* _TEXTABSCHNITT_:
Das Programm läuft fehlerfrei, jedoch wird nicht bei jedem, der dieses Programm ausführt, ein Anhang eingefügt.
Die erste Vermutung war, dass es an den unterschiedlichen Betriebssystemen liegt, dies war jedoch leider nicht der Fall.

Ich wäre euch echt dankbar, wenn mir jemand helfen könnte, dieses Problem zu beheben, bzw. mir einen anderen Weg zeigt Emails mit Anhang zu versenden.

Vielen Dank schon mal!


----------



## Illuvatar (18. Okt 2004)

Nunja, das ist Betriebssystemabhängig, wie du es machst, die dll gibt es vielleicht nicht auf alle Windows-Systemen, und schon gar nicht plattformübergreifend auf Linux oä.


----------



## Kracky (19. Okt 2004)

Die Anwendung soll nur auf Windows-Systemen laufen.
Die dll war auch immer vorhanden, nur der Anhang wurde nicht immer an die Mail angehängt.

Gibt es nicht noch eine weitere Möglichkeit, außer so und über SMTP-Emails zu versenden? :?:


----------



## inflamer (19. Okt 2004)

jo, gibt es und zwar mithilfe der packages javax.mail und javax.activation

diese packages sind im j2ee drin enthalten, die gibts auch als separate jar-dateien für j2se,
musst mal bei sun suchen.


----------



## Kracky (19. Okt 2004)

Damit habe ich es auch schon versucht, aber ich konnte das lediglich mit SMTP realisieren, und das wollte ich ja nicht.
Habe auch kein Beispiel ohne SMTP gefunden.
Wenn du eins hast oder findest,
wäre ich dir sehr dankbar, wenn ich das irgendwie bekommen könnte...


----------



## Illuvatar (19. Okt 2004)

Wenn du willst, kann ich dir n paar Klassen geben, die SMTP können, aber die können noch keine Anhänge, die will ich aber auch bald möglich machen.


----------



## Kracky (20. Okt 2004)

Vielen Dank!
Aber ich brauche Klassen die *ohne* SMTP arbeiten.
Ich glaube das geht einfach gar nicht...


----------



## dark_red (20. Okt 2004)

wie soll man denn ohne smtp mails versenden können?   ???:L


----------



## Stefan1200 (20. Okt 2004)

Ich vermute mal, es liegt einfach daran, das nicht jede E-Mail Applikation in der Lage ist, per mailto: auch Anhänge zu interpretieren. Viele alte Programme haben damals ja schon mit body= Probleme gehabt.

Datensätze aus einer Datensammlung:
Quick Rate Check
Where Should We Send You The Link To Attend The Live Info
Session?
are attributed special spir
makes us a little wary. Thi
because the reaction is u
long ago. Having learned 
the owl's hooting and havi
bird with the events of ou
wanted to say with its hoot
==
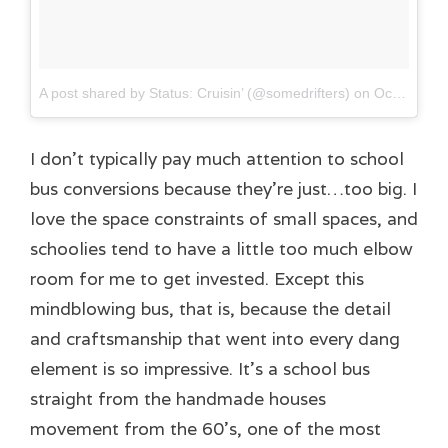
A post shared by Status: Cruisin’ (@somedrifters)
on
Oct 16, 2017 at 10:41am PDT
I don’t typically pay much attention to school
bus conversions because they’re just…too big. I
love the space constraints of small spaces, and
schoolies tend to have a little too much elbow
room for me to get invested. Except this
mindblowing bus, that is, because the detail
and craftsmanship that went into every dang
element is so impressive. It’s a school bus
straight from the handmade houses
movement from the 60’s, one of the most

* _DEINE AUFGABE_:
Übertrage den folgenden Satz aus dem Forenthread über E-Mails mit Anhang ins Englische: „Die erste Vermutung war, dass es an den unterschiedlichen Betriebssystemen liegt, dies war jedoch leider nicht der Fall.“

* _ANTWORT_:
The first guess was that it was due to the different operating systems, but unfortunately that was not the case.